In contrast, two years ago results were disappointing. In-force death in service and long term disability income premiums were down, in the case of disability premiums by 12.5 per cent. Ahead of us back then was the risk that the removal of the default retirement age would see many employers close down existing schemes, with long term disability income schemes particularly vulnerable. Given that three-quarters of insured income benefits are provided through workplace arrangements, this would have been very bad news, given the government’s clear intent to reduce dependency on State provision. Looking at the market now, we really have turned the corner.
The 2011 results show a slight shift in the business make up with the role of the employer moving, albeit gradually, to one of facilitating rather than providing cover. About 10 per cent of the in-force premiums are in respect of flex and voluntary arrangements.
This is partly because some employers are looking to share the costs, for instance where an employer provides long term disability income benefits for an initial term, for example five years, but allows the employee to top up the cover.

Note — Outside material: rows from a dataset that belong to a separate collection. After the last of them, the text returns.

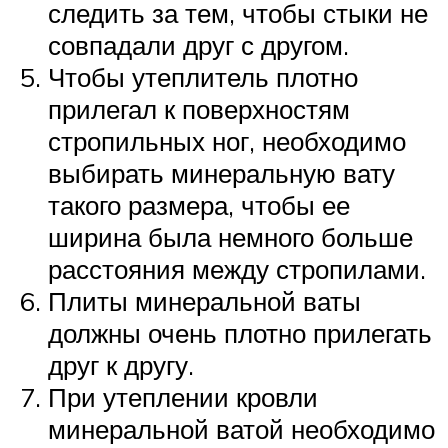
следить за тем, чтобы стыки не
совпадали друг с другом.
Чтобы утеплитель плотно
прилегал к поверхностям
стропильных ног, необходимо
выбирать минеральную вату
такого размера, чтобы ее
ширина была немного больше
расстояния между стропилами.
Плиты минеральной ваты
должны очень плотно прилегать
друг к другу.
При утеплении кровли
минеральной ватой необходимо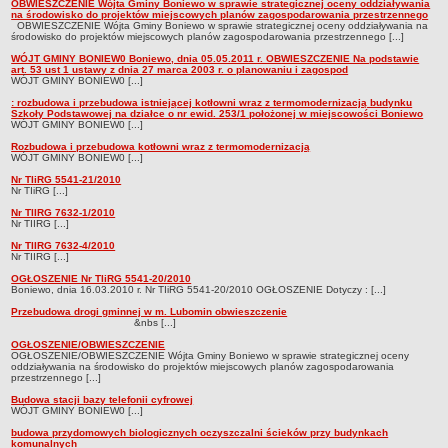
sprawozdania z wykonania budżetu
OBWIESZCZENIE Wójta Gminy Boniewo w sprawie strategicznej oceny oddziaływania
na środowisko do projektów miejscowych planów zagospodarowania przestrzennego
OBWIESZCZENIE Wójta Gminy Boniewo w sprawie strategicznej oceny oddziaływania na
Plan postępowań na 2026 rok
środowisko do projektów miejscowych planów zagospodarowania przestrzennego [...]
Plan postępowań o udzielenie zamówień na rok 2025
WÓJT GMINY BONIEW0 Boniewo, dnia 05.05.2011 r. OBWIESZCZENIE Na podstawie
art. 53 ust 1 ustawy z dnia 27 marca 2003 r. o planowaniu i zagospod
Plan postępowań na rok 2024
WÓJT GMINY BONIEW0 [...]
: rozbudowa i przebudowa istniejącej kotłowni wraz z termomodernizacją budynku
Plan postępowań o udzielenie zamówień na rok 2023
Szkoły Podstawowej na działce o nr ewid. 253/1 położonej w miejscowości Boniewo
WÓJT GMINY BONIEW0 [...]
Plan postępowań o udzielenie zamówień na rok 2022
Rozbudowa i przebudowa kotłowni wraz z termomodernizacją
WÓJT GMINY BONIEW0 [...]
Plan postępowań w 2021 roku
Nr TIiRG 5541-21/2010
Plan postępowań o udzielenie zamówień w 2020 roku
Nr TIiRG [...]
Plan postępowań o udzielenie zamówień na 2019
Nr TIIRG 7632-1/2010
Nr TIIRG [...]
Plan postępowań o udzielenie zamówień w 2018 roku
Nr TIIRG 7632-4/2010
Nr TIIRG [...]
Plan postępowań o udzielenie zamówień w 2017 roku
OGŁOSZENIE Nr TIiRG 5541-20/2010
Dług publiczny, Pomoc publiczna
Boniewo, dnia 16.03.2010 r. Nr TIiRG 5541-20/2010 OGŁOSZENIE Dotyczy : [...]
Przebudowa drogi gminnej w m. Lubomin obwieszczenie
Realizacja inwestycji
&nbs [...]
przetargi
OGŁOSZENIE/OBWIESZCZENIE
OGŁOSZENIE/OBWIESZCZENIE Wójta Gminy Boniewo w sprawie strategicznej oceny
Konkursy
oddziaływania na środowisko do projektów miejscowych planów zagospodarowania
przestrzennego [...]
elektronizacja zamówień publicznych
Budowa stacji bazy telefonii cyfrowej
WÓJT GMINY BONIEW0 [...]
zamówienia do 170 000 PLN
budowa przydomowych biologicznych oczyszczalni ścieków przy budynkach
PRAWO LOKALNE
komunalnych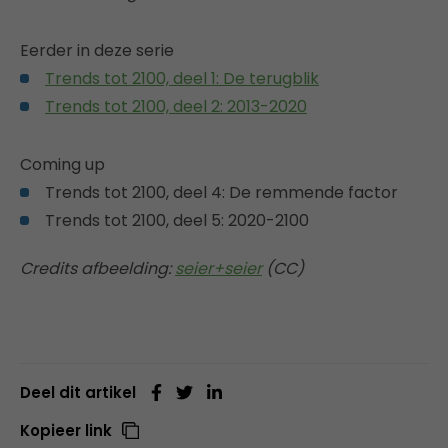
Eerder in deze serie
Trends tot 2100, deel 1: De terugblik
Trends tot 2100, deel 2: 2013-2020
Coming up
Trends tot 2100, deel 4: De remmende factor
Trends tot 2100, deel 5: 2020-2100
Credits afbeelding:
seier+seier
(CC)
Deel dit artikel
Kopieer link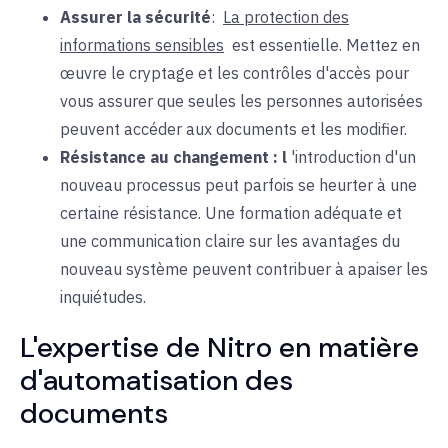
Assurer la sécurité
:
La protection des
informations sensibles
est
essentielle. Mettez en
œuvre le cryptage et les contrôles d'accès pour
vous assurer que seules les personnes autorisées
peuvent accéder aux documents et les modifier.
Résistance au changement : l
'introduction d'
un
nouveau processus peut parfois se heurter à une
certaine résistance. Une formation adéquate et
une communication claire sur les avantages du
nouveau système peuvent contribuer à apaiser les
inquiétudes.
L'expertise de Nitro en matière
d'automatisation des
documents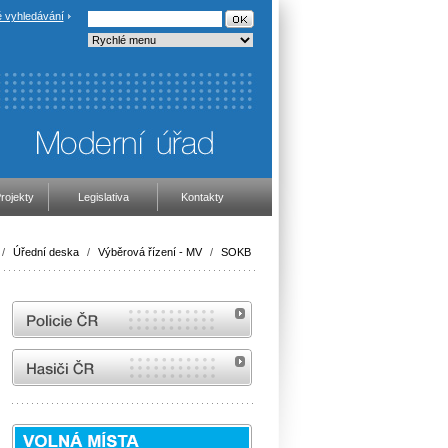
 vyhledávání
rojekty
Legislativa
Kontakty
/
Úřední deska
/
Výběrová řízení - MV
/
SOKB
internetové stránky Policie ČR
internetové stránky Hasiči ČR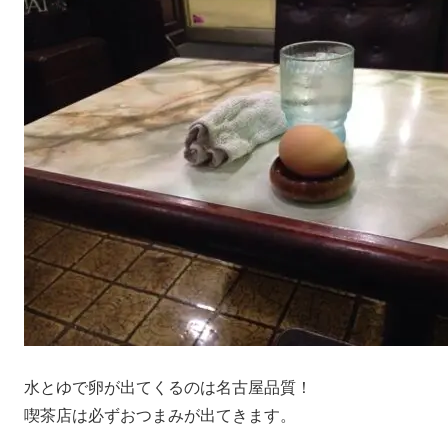
水とゆで卵が出てくるのは名古屋品質！
喫茶店は必ずおつまみが出てきます。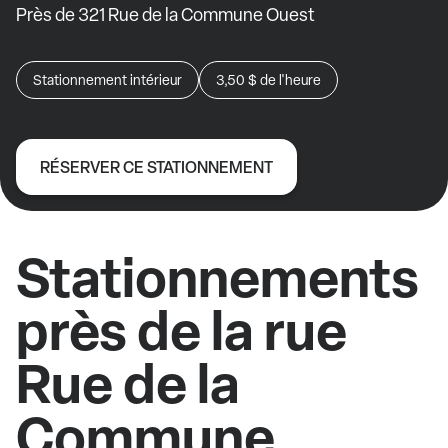
Près de 321 Rue de la Commune Ouest
Stationnement intérieur
3,50 $
de l'heure
RÉSERVER CE STATIONNEMENT
Stationnements
près de la rue
Rue de la
Commune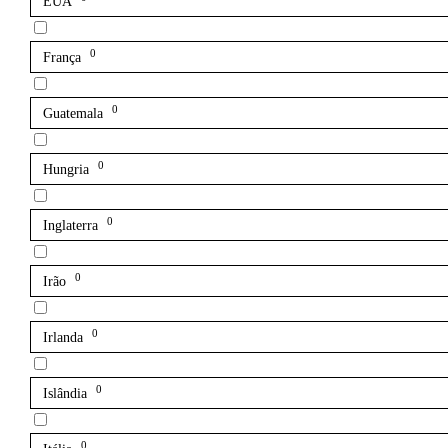
EUA
0
França
0
Guatemala
0
Hungria
0
Inglaterra
0
Irão
0
Irlanda
0
Islândia
0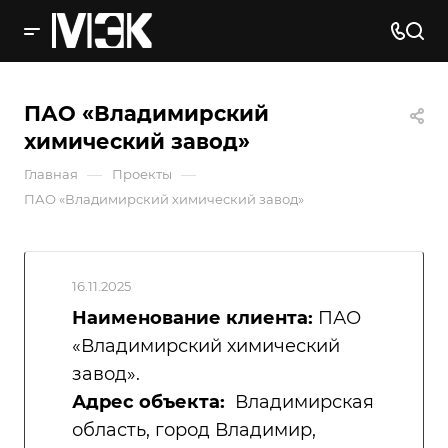
ПАО «Владимирский
химический завод»
—
—
Главная
Проекты
ПАО «Владимирский химический завод»
16.11.2025
Наименование клиента:
ПАО
«Владимирский химический
завод».
Адрес объекта:
Владимирская
область, город Владимир,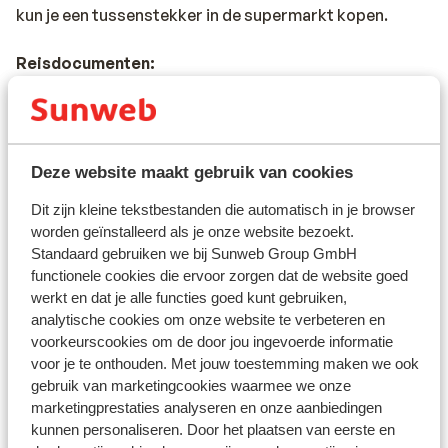
kun je een tussenstekker in de supermarkt kopen.
Reisdocumenten:
Je dient in het bezit te zijn van een geldig paspoort of
een geldig identiteitsbewijs.
Heb je niet de Nederlandse nationaliteit, dan is het
belangrijk om na te vragen of er andere regels van
Deze website maakt gebruik van cookies
toepassing zijn. Dit vraag je na bij de ambassade van
het land waar je heen wilt en de landen waar je doorheen
Dit zijn kleine tekstbestanden die automatisch in je browser
reist.
worden geïnstalleerd als je onze website bezoekt.
Standaard gebruiken we bij Sunweb Group GmbH
functionele cookies die ervoor zorgen dat de website goed
Let op!
werkt en dat je alle functies goed kunt gebruiken,
Voor
Spanje
geldt:
analytische cookies om onze website te verbeteren en
In iedere reservering dient er minimaal 1 persoon 18 jaar
voorkeurscookies om de door jou ingevoerde informatie
of ouder te zijn.
voor je te onthouden. Met jouw toestemming maken we ook
gebruik van marketingcookies waarmee we onze
Het reizen met de juiste documenten is jouw eigen
marketingprestaties analyseren en onze aanbiedingen
verantwoordelijkheid. Sunweb kan hiervoor niet
kunnen personaliseren. Door het plaatsen van eerste en
aansprakelijk worden gesteld.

Developing this facilitation role further, employers could have a key role in giving employees access to financial products as “traditional” advice services are transformed in response to regulatory changes such as the Retail Distribution Review (RDR). This could include providing access for the purchase of so-called “simple products”. Although we have yet to see the detailed proposals from this HM Treasury-led initiative, we expect the recommendations to include easy-tounderstand and, possibly, kitemarked products which can be purchased and made available without advice.
Purchasing cover through an employer works well for many employees. 57 per cent of employees re-searched by Swiss Re in late 2011 who expressed a preference were either “very” or “fairly” comfortable with buying protection in this way. This may not be quite as high as the internet (63 per cent) but, by contrast, the relative figure for purchasing through a supermarket brand was 23 per cent.
Pension auto-enrolment will present a huge challenge for employers, from which the group risk market will not be immune as employers reassess their remuneration costs and packages.
Initially, as the timetable encompasses the largest employers, some may choose to include auto-enrolled employees in group risk schemes where eligibility is linked to pension scheme membership. We will need to make this process as painless as possible. It is likely that most growth in member numbers will be in death benefit arrangements. As a rough guide, based on total market data, the average cost of death benefit cover per scheme member is just over £100. But many of those who are auto-enrolled will be lower-income earners and so the extra cost per member could be significantly lower than this.
While the RDR is focused on retail investments, the greater interest in protection that many predict could stimulate more demand for both retail and group risk products and services
There is little doubt that many financial services organisations are extremely stretched as they struggle to implement legislative and regulatory changes from later this year onwards while continuing to service and grow their customer base. For the group risk market, many of these changes will have little, if any direct impact. For instance, employment-related schemes are generally exempt from the changeover to gender-neutral pricing from the 21st December. While the RDR is focused on retail investments, the greater interest in protection that many predict could stimulate more demand for both retail and group risk products and services.
There are plenty of reasons for optimism but, given the uncertain economic outlook, we expect employers to continue to examine every cost and question the value of the benefits they provide to employees. There can be no room for complacency. But past experience suggest that, once a group risk scheme is in place it is quite rare for it to be closed altogether, unless there is some fundamental restructuring of the business, perhaps through a merger or an acquisition.